> **List of tasks**:
[1] In the paper summary, what does the abbreviation NPSQ stand for?
[2] Please extend the paper summary on multiple-choice question answering by writing the next part, starting after its final sentence.

> **Source passage**:
------------------------

Choices Speak Louder than Questions
Gyeongje Cho, Yeonkyoung So, Jaejin Lee
TL;DR
The paper addresses the reliability of MCQA as a measure of language understanding by showing that model decisions can be driven by answer-choice biases rather than genuine question comprehension. It formalizes choice sensitivity, decomposing per-choice scores into choice-driven and question-driven components, and introduces Normalized Probability Shift by the Question (NPSQ) to isolate the question's impact. Through experiments across cloze, symbols, and hybrid formats and multiple model families, it demonstrates that traditional log-likelihood based metrics are vulnerable to surface features of answer choices, while NPSQ provides a stable, interpretable assessment of true comprehension. The findings highlight the need for robust evaluation methods in MCQA and show that instruction tuning can further mitigate choice sensitivity, supporting broader adoption of NPSQ for more reliable benchmarking.

------------------------

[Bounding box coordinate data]
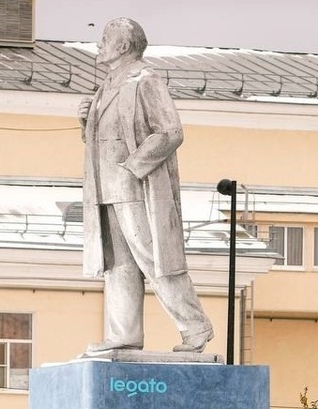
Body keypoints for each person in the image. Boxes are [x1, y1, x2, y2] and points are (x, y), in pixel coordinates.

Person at [78, 17, 213, 354]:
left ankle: (195, 327)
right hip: (106, 190)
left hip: (135, 188)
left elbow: (170, 132)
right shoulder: (106, 86)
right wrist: (86, 122)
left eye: (105, 38)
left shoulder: (145, 79)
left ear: (124, 46)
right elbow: (105, 139)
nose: (99, 44)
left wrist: (133, 168)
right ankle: (124, 334)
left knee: (154, 259)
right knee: (118, 265)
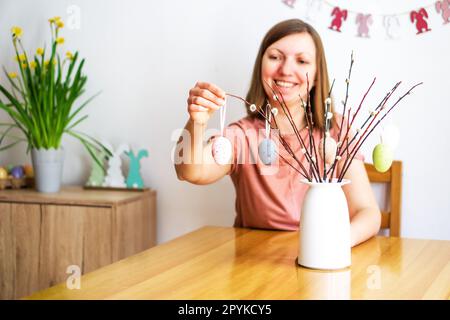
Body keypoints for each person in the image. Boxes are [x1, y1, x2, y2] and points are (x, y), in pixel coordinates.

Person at [174, 19, 381, 247]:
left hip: (321, 262)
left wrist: (336, 243)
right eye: (275, 57)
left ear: (316, 75)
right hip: (254, 269)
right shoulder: (242, 136)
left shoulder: (336, 131)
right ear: (260, 65)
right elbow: (190, 172)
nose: (286, 70)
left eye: (302, 61)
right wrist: (197, 121)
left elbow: (368, 212)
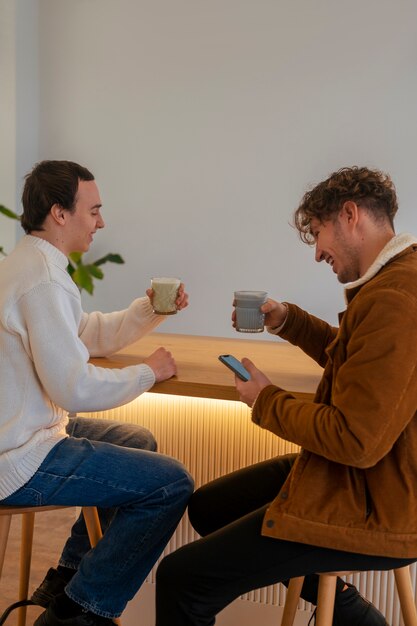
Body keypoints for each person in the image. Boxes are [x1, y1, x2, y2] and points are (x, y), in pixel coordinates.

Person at [155, 166, 417, 626]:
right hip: (367, 481)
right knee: (209, 507)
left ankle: (356, 617)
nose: (318, 253)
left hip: (379, 503)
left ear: (350, 215)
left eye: (318, 234)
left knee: (182, 577)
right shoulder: (394, 281)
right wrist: (287, 321)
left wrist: (265, 399)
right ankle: (353, 615)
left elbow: (356, 441)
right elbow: (358, 360)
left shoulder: (395, 299)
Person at [0, 160, 194, 626]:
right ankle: (78, 611)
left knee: (137, 440)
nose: (101, 222)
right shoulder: (42, 279)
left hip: (29, 435)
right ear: (59, 213)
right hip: (20, 456)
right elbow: (73, 386)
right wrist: (146, 374)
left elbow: (81, 334)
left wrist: (149, 311)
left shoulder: (32, 262)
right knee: (171, 483)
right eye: (94, 210)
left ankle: (66, 579)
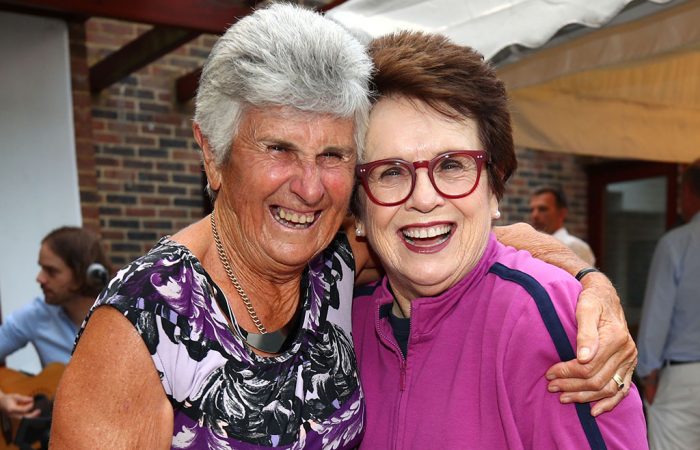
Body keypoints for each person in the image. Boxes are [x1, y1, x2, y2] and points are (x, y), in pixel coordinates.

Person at [51, 5, 635, 449]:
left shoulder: (331, 264)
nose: (308, 187)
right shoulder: (140, 332)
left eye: (332, 155)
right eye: (278, 147)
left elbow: (445, 235)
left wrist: (586, 284)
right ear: (212, 155)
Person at [351, 31, 646, 448]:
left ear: (494, 188)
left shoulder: (552, 321)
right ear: (359, 207)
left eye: (452, 164)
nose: (423, 198)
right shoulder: (341, 323)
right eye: (391, 171)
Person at [0, 226, 110, 419]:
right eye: (41, 268)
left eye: (51, 271)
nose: (39, 278)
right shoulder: (36, 315)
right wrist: (2, 400)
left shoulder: (121, 314)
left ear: (81, 275)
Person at [636, 159, 700, 449]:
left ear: (690, 192)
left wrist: (648, 375)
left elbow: (656, 317)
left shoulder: (678, 243)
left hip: (684, 378)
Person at [529, 187, 596, 266]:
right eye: (532, 210)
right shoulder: (530, 247)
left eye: (543, 209)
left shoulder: (575, 246)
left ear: (562, 213)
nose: (535, 215)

------------------------

> **Set of answers**:
[1] Normalized Probability Shift by the Question

[2]
Abstract
Recent findings raise concerns about whether the evaluation of Multiple-Choice Question Answering (MCQA) accurately reflects the comprehension abilities of large language models. This paper explores the concept of choice sensitivity, which refers to the tendency for model decisions to be more influenced by the answer options than by a genuine understanding of the question. We introduce a new scoring method called Normalized Probability Shift by the Question (NPSQ), designed to isolate the impact of the question itself and provide a more reliable assessment of comprehension. Through experiments involving various input formats, including cloze, symbols, and hybrid formats, we find that traditional scoring methods - such as those based on log-likelihood or its length-normalized variant - are vulnerable to superficial characteristics of the answer choices. In contrast, NPSQ remains stable even when modifications are made to the answer options.